QM Books · Septembre 2025 · Toronto
Comment la Chine et l’Occident ont transformé
les minéraux critiques en pouvoir géopolitique
Une invitation à comprendre pourquoi les minéraux critiques redessinent les grands titres internationaux,
en influençant la politique mondiale, les économies nationales et la vie quotidienne.
Dans cet ouvrage, nous explorons…
Les minéraux critiques au XXIᵉ siècle
Les minéraux tels que le lithium, le cuivre, le cobalt et les terres rares ne sont plus de simples intrants industriels. Ils sont devenus l’infrastructure invisible de l’intelligence artificielle, du calcul quantique, des réseaux numériques, de la transition énergétique et de la sécurité nationale.
Cette transformation marque la naissance d’une nouvelle ère minière, où la géologie croise la technologie, la politique et la souveraineté industrielle.
La Chine l’a compris la première
La Chine a été la première nation à anticiper ce tournant. Elle a compris que l’exploitation minière n’était pas seulement une industrie technique, mais un levier stratégique de puissance.
Grâce à une vision à long terme, à des investissements soutenus et à la maîtrise des industries intermédiaires et aval, la Chine domine aujourd’hui environ 90% du raffinage des terres rares, 60 à 70 % du lithium et du cobalt, 80% du graphite de qualité batterie, et environ 85% de la capacité mondiale de production de cellules.
Tandis que la Chine avançait avec un esprit d’ingénierie, « construire vite, construire efficacement », l’Occident s’est enlisé dans des procédures lentes, une sur-réglementation et un récit juridico-administratif qui a paralysé l’action stratégique.

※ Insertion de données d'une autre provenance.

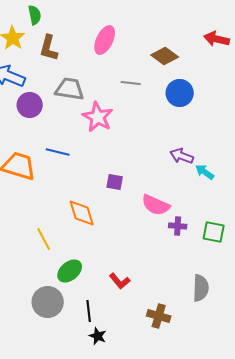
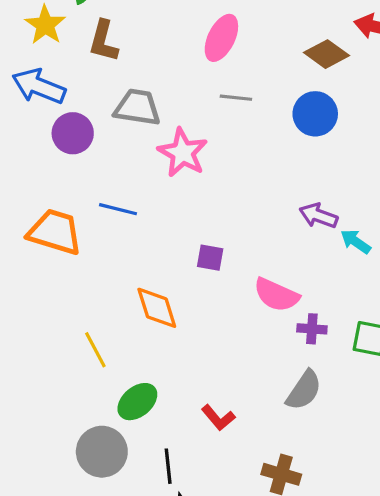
pink ellipse: (105, 40) -> (221, 38), moved
brown diamond: (165, 56) -> (327, 54), moved
gray semicircle: (201, 288) -> (304, 390), moved, turned 32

Le dilemme occidental : légitimité et rapidité
Que s’est-il passé aux États-Unis, au Canada et en Europe ? Bureaucratie, examens sans fin et perte de sens. L’exploitation minière a cessé d’être perçue comme une alliée du progrès pour être présentée comme « le problème ».
Cette crise de perception a ouvert un fossé entre légitimité et rapidité, affaiblissant la capacité industrielle et stratégique des démocraties occidentales.
L’ouvrage propose un modèle hybride capable d’allier efficacité et transparence, rapidité et légitimité, afin de reconstruire les fondations des chaînes d’approvisionnement mondiales.
Nouvelles stratégies mondiales
De l’Indonésie au Canada, et à travers l’Argentine, l’Arabie saoudite, le Brésil, la République démocratique du Congo et le Kazakhstan, les pays repensent leurs politiques minières afin de :
- Créer de la valeur ajoutée locale
- Créer des fonds souverains et des réserves stratégiques
- Nouer des alliances industrielles et technologiques
L’ouvrage met également en lumière un tournant structurel aux États-Unis, où le co-investissement public et les instruments de l’État sont mobilisés pour accélérer les processus industriels et réduire les vulnérabilités stratégiques.
Afrique, Asie et Amérique latine : nouveaux espaces de puissance
Ces régions possèdent une richesse géologique extraordinaire mais se heurtent à des défis institutionnels et sociaux. Leur capacité à transformer ces ressources en véritable pouvoir géopolitique déterminera le prochain équilibre mondial.
L’analyse examine également l’impact croissant de l’exploitation minière illégale et informelle, une force souterraine qui fausse les marchés, détruit les écosystèmes — y compris l’Amazonie — et érode la légitimité institutionnelle.
Un nouveau récit du progrès humain
Au-delà de l’économie et de la géopolitique, cet ouvrage propose une redéfinition symbolique de l’exploitation minière : la considérer de nouveau comme une force civilisationnelle. Guidée par le sens, l’innovation et la légitimité, elle peut redevenir une expression du progrès humain.
La « minerie géopolitique » n’est pas seulement un paradigme industriel. C’est aussi un cadre narratif qui redéfinit le lien entre l’énergie, la technologie et le destin humain — une histoire où le progrès et la responsabilité se rejoignent.
Un paradigme pour le XXIᵉ siècle
Ce qui se joue, c’est la puissance économique, industrielle et technologique de ce siècle. L’ouvrage soutient que l’ancien modèle extractif est obsolète : aucun pays qui aspire à compter ne peut ignorer l’émergence de la « minerie géopolitique », définie par la vitesse stratégique, des standards industriels exigeants et une légitimité sociale.
Comprendre ce tournant, c’est comprendre la nouvelle carte du pouvoir mondial.